Black triangles are a class of unidentified flying objects, or UFOs, with certain common features which have reportedly been observed during the 20th and 21st centuries. Media reports of black triangles originally came from the United States and United Kingdom. The aircraft may be related to the rumored USAF Aurora aircraft developmental program.
Reports generally describe this class of UFOs as large, silent, black triangular objects hovering or slowly cruising at low altitudes over cities and highways. Sightings usually take place at night. These objects are often described as having pulsing colored lights that appear at each corner of the triangle.
Black triangle UFOs have been reported to be visible to radar, as was the case with the famous Belgian UFO wave.
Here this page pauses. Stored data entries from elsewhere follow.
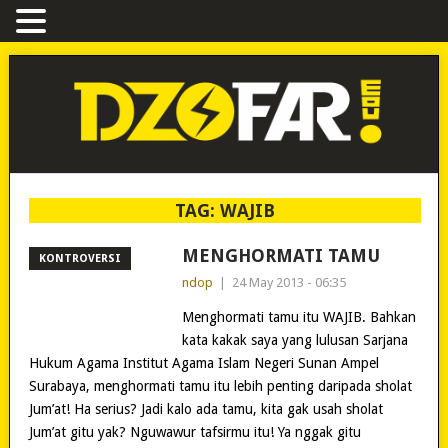
TAG:
WAJIB
MENGHORMATI TAMU
KONTROVERSI
ndop
|
24 May 2013 - 06:35
Menghormati tamu itu WAJIB. Bahkan
kata kakak saya yang lulusan Sarjana
Hukum Agama Institut Agama Islam Negeri Sunan Ampel
Surabaya, menghormati tamu itu lebih penting daripada sholat
Jum’at! Ha serius? Jadi kalo ada tamu, kita gak usah sholat
Jum’at gitu yak? Nguwawur tafsirmu itu! Ya nggak gitu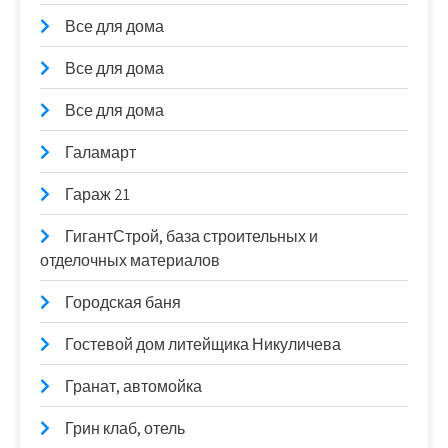
Все для дома
Все для дома
Все для дома
Галамарт
Гараж 21
ГигантСтрой, база строительных и
отделочных материалов
Городская баня
Гостевой дом литейщика Никуличева
Гранат, автомойка
Грин клаб, отель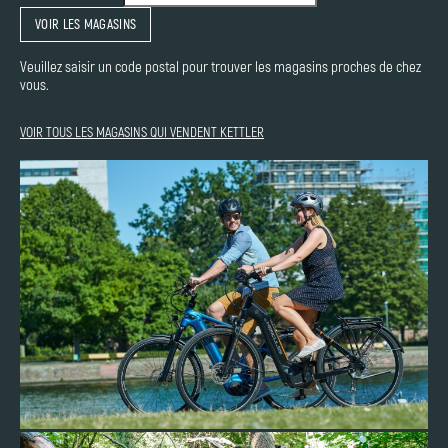
VOIR LES MAGASINS
Veuillez saisir un code postal pour trouver les magasins proches de chez
vous.
VOIR TOUS LES MAGASINS QUI VENDENT KETTLER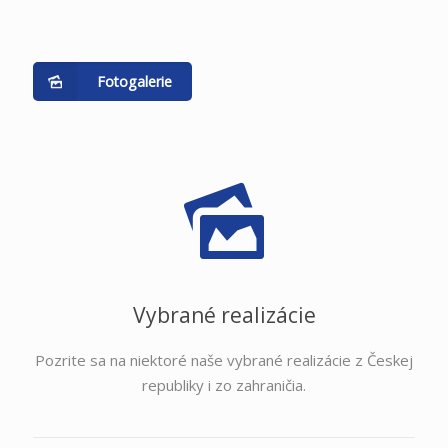
Fotogalerie
Vybrané realizácie
Pozrite sa na niektoré naše vybrané realizácie z Českej
republiky i zo zahraničia.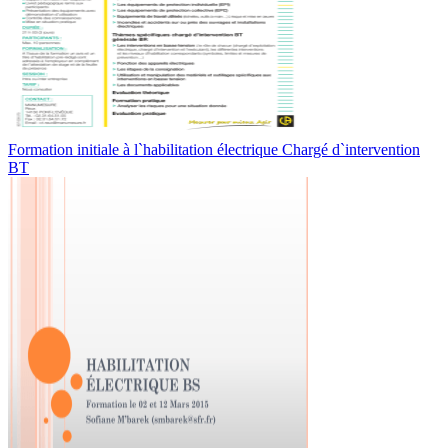
Formation initiale à l`habilitation électrique Chargé d`intervention
BT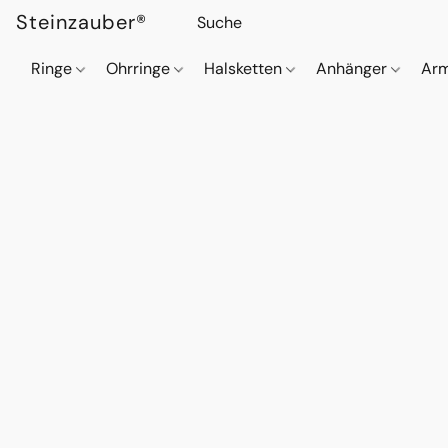
Steinzauber®
Ringe
Ohrringe
Halsketten
Anhänger
Ar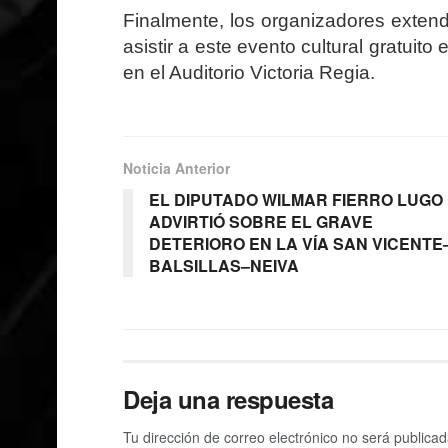
Finalmente, los organizadores extend
asistir a este evento cultural gratuito
en el Auditorio Victoria Regia.
Noticia Anterior
EL DIPUTADO WILMAR FIERRO LUGO
ADVIRTIÓ SOBRE EL GRAVE
DETERIORO EN LA VÍA SAN VICENTE
BALSILLAS–NEIVA
Deja una respuesta
Tu dirección de correo electrónico no será publicad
During these incidents, two Belgian F-16s attempted to intercept the objects (getting a successful missile lock at two occasions) only to be outmaneuvered; a key conclusion of the Project Condign report was that no attempt should be made on the part of civilian or RAF Air Defence aircraft to outmaneuver these objects except to place them astern to mitigate the risk of collision. This entire Belgian UFO wave, however, has been disputed by skeptics.
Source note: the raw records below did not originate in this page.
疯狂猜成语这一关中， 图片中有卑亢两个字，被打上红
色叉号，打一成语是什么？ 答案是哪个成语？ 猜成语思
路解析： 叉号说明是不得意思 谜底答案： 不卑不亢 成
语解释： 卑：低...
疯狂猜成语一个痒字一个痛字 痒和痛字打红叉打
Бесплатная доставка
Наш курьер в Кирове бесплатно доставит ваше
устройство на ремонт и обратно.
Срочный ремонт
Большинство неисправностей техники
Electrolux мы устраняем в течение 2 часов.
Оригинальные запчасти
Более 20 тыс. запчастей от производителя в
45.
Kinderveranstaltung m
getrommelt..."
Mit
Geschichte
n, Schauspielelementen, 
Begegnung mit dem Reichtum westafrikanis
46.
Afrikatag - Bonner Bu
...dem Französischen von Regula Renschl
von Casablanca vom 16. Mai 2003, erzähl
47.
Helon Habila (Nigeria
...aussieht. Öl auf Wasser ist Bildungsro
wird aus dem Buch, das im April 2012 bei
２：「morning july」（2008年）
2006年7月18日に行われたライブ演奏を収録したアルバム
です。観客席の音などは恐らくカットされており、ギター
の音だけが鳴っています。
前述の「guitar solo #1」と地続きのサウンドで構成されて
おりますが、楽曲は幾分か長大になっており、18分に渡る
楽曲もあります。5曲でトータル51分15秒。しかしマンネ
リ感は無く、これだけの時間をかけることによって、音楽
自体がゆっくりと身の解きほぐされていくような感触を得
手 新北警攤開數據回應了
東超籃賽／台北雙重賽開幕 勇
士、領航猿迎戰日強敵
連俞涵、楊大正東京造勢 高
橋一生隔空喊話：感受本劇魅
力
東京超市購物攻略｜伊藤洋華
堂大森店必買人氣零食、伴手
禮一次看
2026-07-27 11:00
Declassified research (subject to a Freedom of Information request) from the UK Ministry of Defence report UAP in the UK Air Defence Region, code named Project Condign and released to the public in 2006, draws several conclusions as to the origin of "black triangle" UFO sightings. Their researchers conclude that most, if not all, "black triangle" UFOs are formations of electrical plasma, the interaction of which creates mysterious energy fields that both light and produce vivid hallucinations in witnesses that are in close proximity. Further it suggests that "the majority, if not all, of the hitherto unexplained reports may well be due to atmospheric gaseous electrically charged buoyant plasmas" which emit charged fields with the capability of inducing vivid hallucinations and psychological effects in witnesses and are "capable of being transported at enormous speeds under the influence and balance of electrical charges in the atmosphere." The researchers note that plasmas may be formed by more than one set of weather and electrically charged conditions, while "at least some" events are likely to be triggered by meteor re-entry in scenarios where meteors neither burn up completely nor impact, but rather break up in the atmosphere to form such a charged plasma. These plasma formations are also theorized to have the effect of refracting light between themselves, producing the appearance of a black polygonal shape with the lights at the corners caused by self-generated plasma coloration (similar to the Aurora Borealis).